Hughes & Kettner
- Type: Private
- Industry: Amplification
- Founded: Neunkirchen, Germany (1984; 42 years ago)
- Founder: Hans and Lothar Stamer (CEO)
- Headquarters: St. Wendel, Germany
- Area served: Europe, Africa, Asia, North America, South America, Australia
- Key people: Hans and Lothar Stamer
- Products: Amplifiers
- Parent: Musikhaus Thomann
- Website: hughes-and-kettner.com

= Hughes & Kettner =

German music supply manufacturer

Hughes & Kettner is a German manufacturer of instrument amplifiers, cabinets and effects boxes.

==History==
The company was founded in Neunkirchen in 1984 by two brothers, Hans and Lothar Stamer, and moved to St. Wendel three years later.

It is cited as having a "long and good standing reputation as a maker of solidly performing tube amplifiers".

In 1989, Hughes & Kettner offered the first realistic speaker emulation device, the Red Box, providing the sound of a speaker without needing a microphone. In 1997, the company designed the Rotosphere, a tube-powered effects pedal simulating the sound of a rotary cabinet, similar to a Leslie, but in a much smaller form factor. It has been used by guitar players but also by some keyboard players, such as Jon Lord. In 2011, Music Radar named the Rotosphere as one of the best modulation and filter pedals of all time.

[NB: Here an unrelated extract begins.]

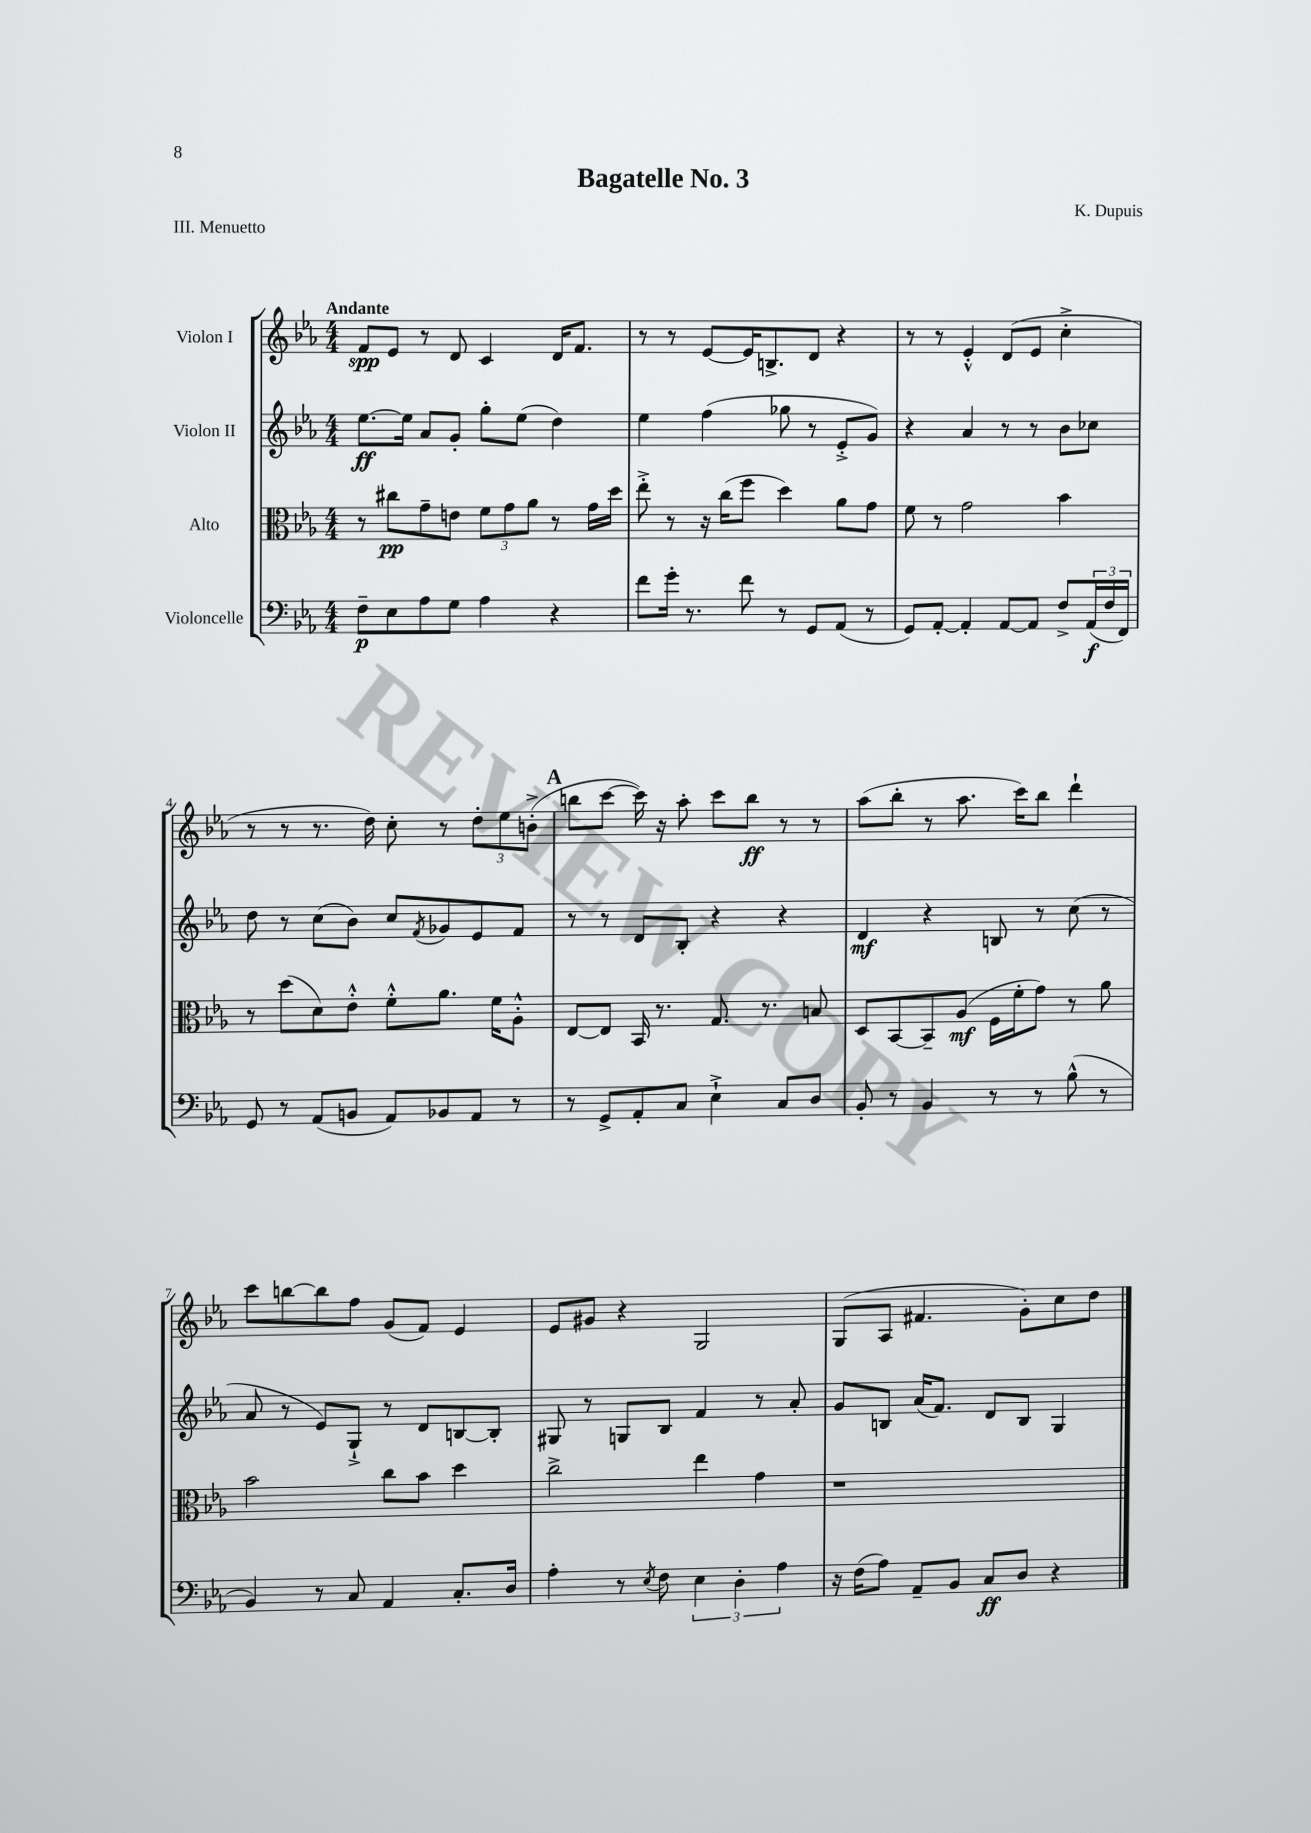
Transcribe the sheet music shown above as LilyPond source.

The company is actively producing new models, both tube and solid-state amplifiers. In 2020, the company released the 50W Spirit Nano amplifier head, which combines a transistor amplifier with a Red Box Leslie simulator. The era 1 and era 2 are general purpose amplifiers that are suitable for acoustic guitars and microphones.

In May 2025, the company was acquired by Musikhaus Thomann.

==Notable users==
Notable users of Hughes & Kettner products include Rush's Alex Lifeson and Kiss' Tommy Thayer, who have signature amplifiers by the company (The TriAmp MKII Alex Lifeson and the Duotone Tommy Thayer). Marillion's Steve Rothery is a longtime user of the Rotosphere and prefers it to other Leslie simulators.

Other Hughes and Kettner users are Joel Stroetzel who has used the company's Rotosphere, Adam Dutkiewicz, Joe Bonamassa, Peredur ap Gwynedd who uses a GrandMeister 36, Nuno Bettencourt, Tony Macalpine, Michael Wilton, Allan Holdsworth and Teo (Evil Teo) Ferlin.

Hughes & Kettner made a custom rig of steampunk styled guitar amplifiers for Rush's Time Machine Tour in 2010.